278481 A Novel Mppic Methodology for Numerical Simulations of Gas-Solids Flows

Monday, October 29, 2012: 1:15 PM
Conference C (Omni )
Rahul Garg1,2, Jean-Francois Dietiker2,3 and Mehrdad Shahnam2, (1)URS Corp, Morgantown, WV, (2)National Energy Technology Laboratory, Morgantown, WV, (3)West Virginia University Research Corporation, Morgantown, WV

CFD simulations of gas-solids flows are done either using continuum representation for both gas and solid phases (Two-Fluid Method) or using continuum representation for gas phase and a discrete representation for solid phase (Continuum-Discrete Method). The CFD simulations of dense multiphase flow applications suffer from very high computational turnaround times. This is either due to severe numerical instabilities in the frictional stress regime observed in two fluid method or due to very small time steps in fully resolved collision operators (such as soft spring model) in continuum discrete method using real particles. In the MPPIC (Multi Phase – Particle In Cell) methodology, continuum representation is used for the gas-phase. The solids phase is represented by discrete entities that map the solids loading. These discrete entities are generally referred to as computational particles or parcels or notional particles. In this approach, multiple particles are clubbed together to form one parcel. The parcels trajectories are tracked in a Lagrangian frame and a frictional stress term is added in order to prevent solids loading over the theoretically allowed limits.
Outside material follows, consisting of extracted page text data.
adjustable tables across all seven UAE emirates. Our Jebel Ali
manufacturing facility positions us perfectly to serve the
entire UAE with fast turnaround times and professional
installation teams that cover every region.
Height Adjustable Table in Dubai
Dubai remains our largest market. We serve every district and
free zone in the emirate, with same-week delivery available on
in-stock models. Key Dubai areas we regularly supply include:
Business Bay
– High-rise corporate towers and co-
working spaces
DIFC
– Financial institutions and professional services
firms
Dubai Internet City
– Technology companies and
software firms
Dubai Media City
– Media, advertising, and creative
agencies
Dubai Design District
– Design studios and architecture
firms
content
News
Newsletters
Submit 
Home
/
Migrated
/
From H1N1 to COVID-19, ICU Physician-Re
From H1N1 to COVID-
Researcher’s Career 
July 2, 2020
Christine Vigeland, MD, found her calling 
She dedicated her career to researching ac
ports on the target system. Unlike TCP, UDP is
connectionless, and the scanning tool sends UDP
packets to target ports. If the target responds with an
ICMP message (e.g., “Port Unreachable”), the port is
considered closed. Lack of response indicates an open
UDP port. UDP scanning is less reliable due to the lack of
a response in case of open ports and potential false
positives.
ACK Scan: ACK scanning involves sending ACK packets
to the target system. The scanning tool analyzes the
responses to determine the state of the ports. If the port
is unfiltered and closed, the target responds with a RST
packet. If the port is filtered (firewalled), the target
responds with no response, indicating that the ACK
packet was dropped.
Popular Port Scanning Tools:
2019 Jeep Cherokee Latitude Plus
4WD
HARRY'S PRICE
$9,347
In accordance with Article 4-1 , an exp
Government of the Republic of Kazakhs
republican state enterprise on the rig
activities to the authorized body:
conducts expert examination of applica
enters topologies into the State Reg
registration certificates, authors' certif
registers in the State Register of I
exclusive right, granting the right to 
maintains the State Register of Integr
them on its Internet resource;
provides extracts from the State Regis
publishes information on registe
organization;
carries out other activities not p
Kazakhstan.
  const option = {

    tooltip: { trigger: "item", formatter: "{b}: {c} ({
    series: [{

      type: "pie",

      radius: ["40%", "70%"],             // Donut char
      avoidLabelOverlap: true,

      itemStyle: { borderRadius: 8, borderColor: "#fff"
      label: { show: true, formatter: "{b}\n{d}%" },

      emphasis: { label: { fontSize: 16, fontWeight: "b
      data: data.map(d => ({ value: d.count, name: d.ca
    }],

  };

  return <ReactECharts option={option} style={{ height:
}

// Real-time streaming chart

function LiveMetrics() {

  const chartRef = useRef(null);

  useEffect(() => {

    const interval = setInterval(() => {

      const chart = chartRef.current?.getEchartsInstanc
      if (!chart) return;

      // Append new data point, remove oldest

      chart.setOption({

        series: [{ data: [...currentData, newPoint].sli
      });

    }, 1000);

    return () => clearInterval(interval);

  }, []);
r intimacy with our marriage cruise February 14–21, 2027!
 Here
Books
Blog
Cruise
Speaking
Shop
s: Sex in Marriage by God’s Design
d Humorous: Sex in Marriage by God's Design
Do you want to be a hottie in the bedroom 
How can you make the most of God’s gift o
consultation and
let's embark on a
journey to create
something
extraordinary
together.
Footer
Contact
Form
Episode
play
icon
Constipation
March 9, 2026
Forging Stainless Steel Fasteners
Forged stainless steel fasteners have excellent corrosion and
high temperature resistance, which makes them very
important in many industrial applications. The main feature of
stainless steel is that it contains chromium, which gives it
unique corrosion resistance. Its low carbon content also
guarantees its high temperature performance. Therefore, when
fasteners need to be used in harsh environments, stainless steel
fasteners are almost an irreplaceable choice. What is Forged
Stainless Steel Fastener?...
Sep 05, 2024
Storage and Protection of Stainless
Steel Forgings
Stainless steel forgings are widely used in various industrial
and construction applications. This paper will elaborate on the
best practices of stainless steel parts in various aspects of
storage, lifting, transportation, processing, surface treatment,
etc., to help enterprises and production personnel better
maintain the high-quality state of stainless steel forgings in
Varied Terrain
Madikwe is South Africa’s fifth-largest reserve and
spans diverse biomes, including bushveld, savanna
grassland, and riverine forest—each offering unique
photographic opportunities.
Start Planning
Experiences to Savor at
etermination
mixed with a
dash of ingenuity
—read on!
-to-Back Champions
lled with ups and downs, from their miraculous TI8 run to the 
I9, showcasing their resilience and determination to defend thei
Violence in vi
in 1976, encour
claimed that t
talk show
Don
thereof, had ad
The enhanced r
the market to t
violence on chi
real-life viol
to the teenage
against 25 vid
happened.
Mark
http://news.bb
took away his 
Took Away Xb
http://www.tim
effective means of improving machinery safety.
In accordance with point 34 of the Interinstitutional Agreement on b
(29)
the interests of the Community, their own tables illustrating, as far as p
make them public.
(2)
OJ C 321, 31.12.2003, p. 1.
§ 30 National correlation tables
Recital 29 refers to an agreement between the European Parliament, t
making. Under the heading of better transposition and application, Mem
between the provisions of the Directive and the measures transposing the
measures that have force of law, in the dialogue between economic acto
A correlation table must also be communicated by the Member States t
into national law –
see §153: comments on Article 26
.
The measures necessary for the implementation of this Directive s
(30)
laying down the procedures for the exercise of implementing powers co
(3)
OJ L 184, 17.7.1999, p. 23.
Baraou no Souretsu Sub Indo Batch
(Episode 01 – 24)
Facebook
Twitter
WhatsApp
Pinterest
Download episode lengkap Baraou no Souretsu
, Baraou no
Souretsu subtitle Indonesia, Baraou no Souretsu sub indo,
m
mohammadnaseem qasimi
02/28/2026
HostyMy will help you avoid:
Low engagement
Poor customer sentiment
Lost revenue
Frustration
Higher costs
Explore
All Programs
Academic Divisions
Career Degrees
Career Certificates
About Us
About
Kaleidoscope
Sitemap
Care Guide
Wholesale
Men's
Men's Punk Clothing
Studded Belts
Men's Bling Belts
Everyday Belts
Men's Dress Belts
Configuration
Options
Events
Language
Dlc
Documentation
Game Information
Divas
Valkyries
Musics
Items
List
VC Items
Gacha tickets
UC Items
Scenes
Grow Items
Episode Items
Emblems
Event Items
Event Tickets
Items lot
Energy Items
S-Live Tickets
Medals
So far, available MPPIC models implemented into commercial CFD solvers provide limited description of the exact form of frictional stress models used. In this study we present an MPPIC method with a novel frictional stress term that has been implemented in the open source reactive multiphase flow CFD solver MFIX (Multiphase Flow with Interface eXchange). The newly developed frictional stress model is based on a combination of a coloring function and four simple post-collision rules. The results of MPPIC simulations obtained from MFIX for chosen fluidized bed applications are compared with more accurate continuum discrete method and also the two-fluid method in order to assess the relative accuracy and computational efficiency of different numerical simulation methodologies.